→ **Exercise instructions**
In the records below, find the line that contains "Figure 4. The" and the line that contains "Table 1. Characteristics"; write out exactly those two lines and everything between them, without the pictures.

++++ Extracted material ++++

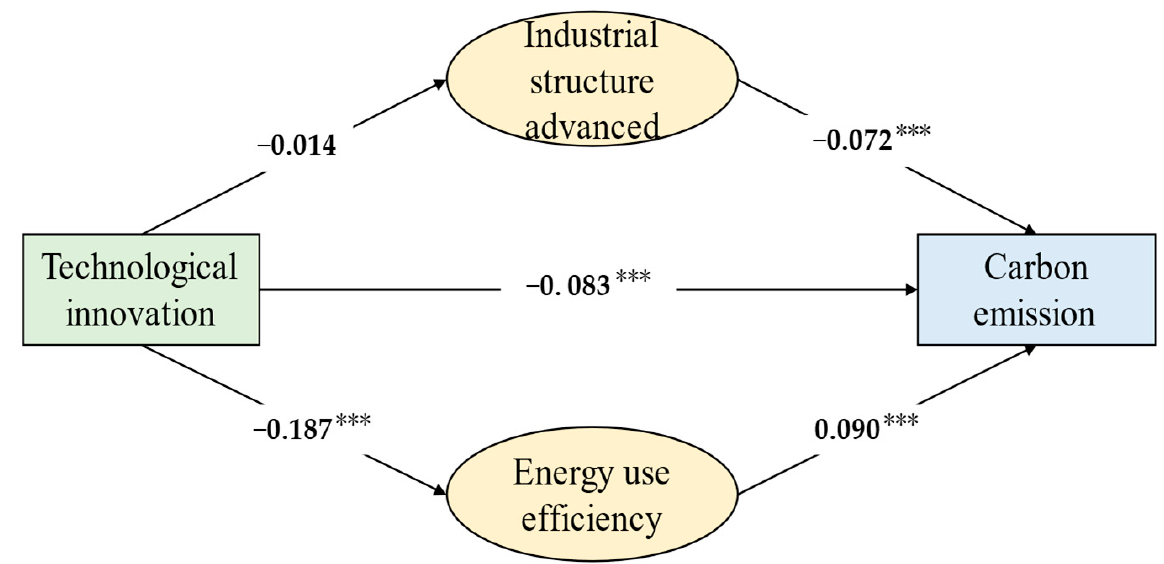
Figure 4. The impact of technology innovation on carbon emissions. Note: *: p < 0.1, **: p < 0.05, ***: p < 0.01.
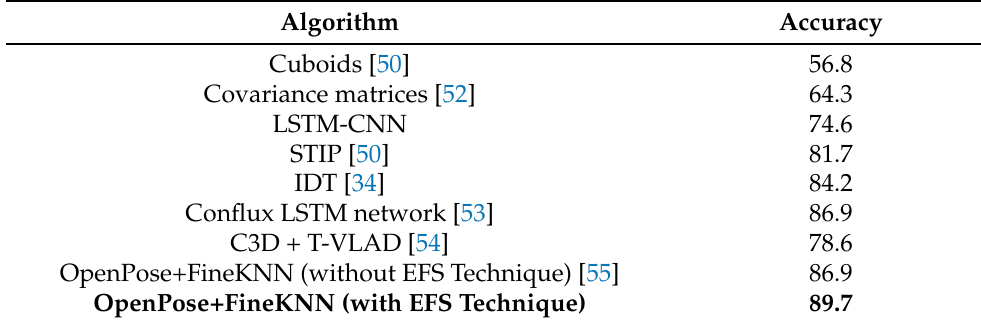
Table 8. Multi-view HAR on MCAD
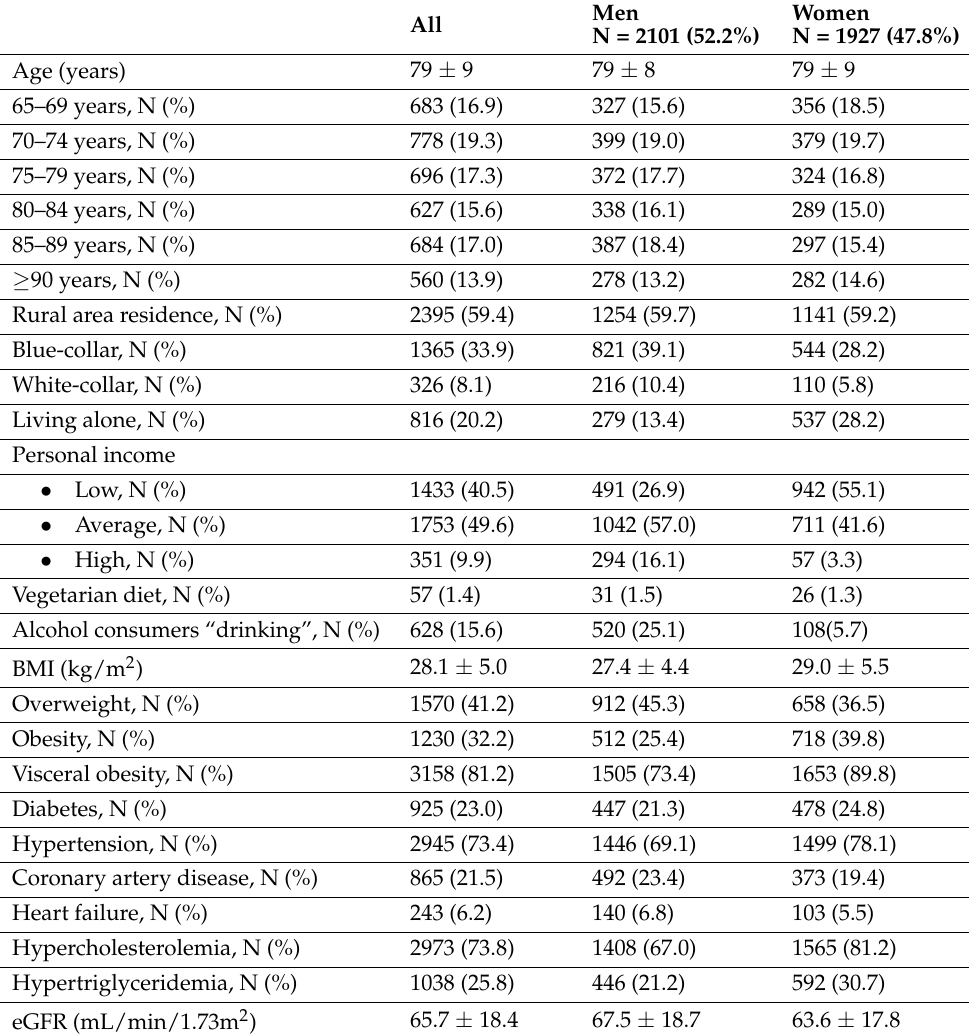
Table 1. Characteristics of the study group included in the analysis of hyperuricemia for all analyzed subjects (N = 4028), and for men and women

++++
++++ Extracted material ++++

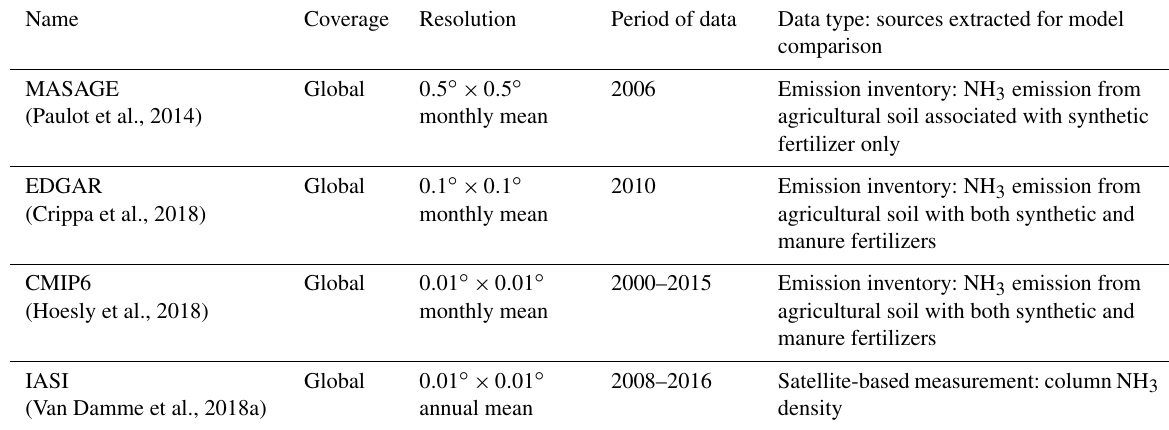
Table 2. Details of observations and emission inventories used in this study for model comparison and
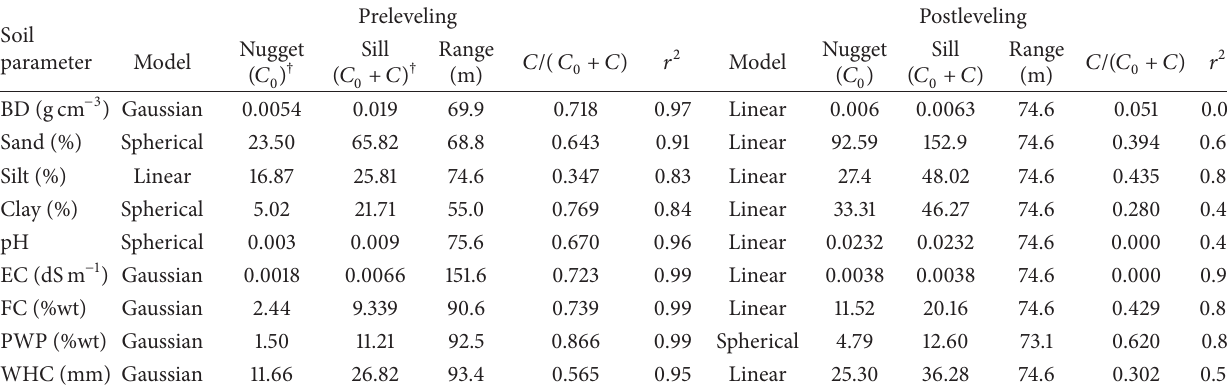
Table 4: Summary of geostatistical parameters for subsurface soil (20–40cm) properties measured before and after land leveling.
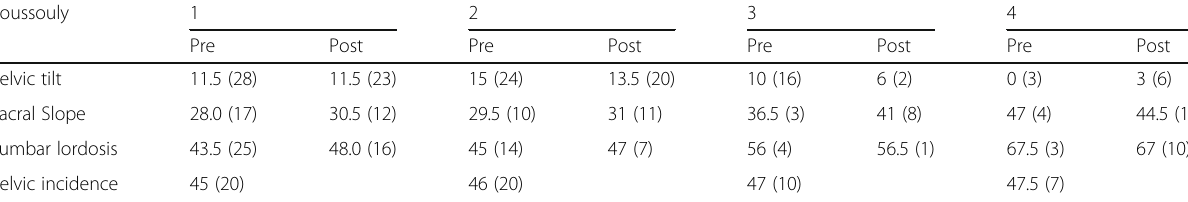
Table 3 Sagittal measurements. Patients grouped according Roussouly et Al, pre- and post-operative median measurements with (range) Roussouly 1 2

++++

→ **The answer**
Figure 4. The impact of technology innovation on carbon emissions. Note: *: p < 0.1, **: p < 0.05, ***: p < 0.01.
Table 8. Multi-view HAR on MCAD
Table 1. Characteristics of the study group included in the analysis of hyperuricemia for all analyzed subjects (N = 4028), and for men and women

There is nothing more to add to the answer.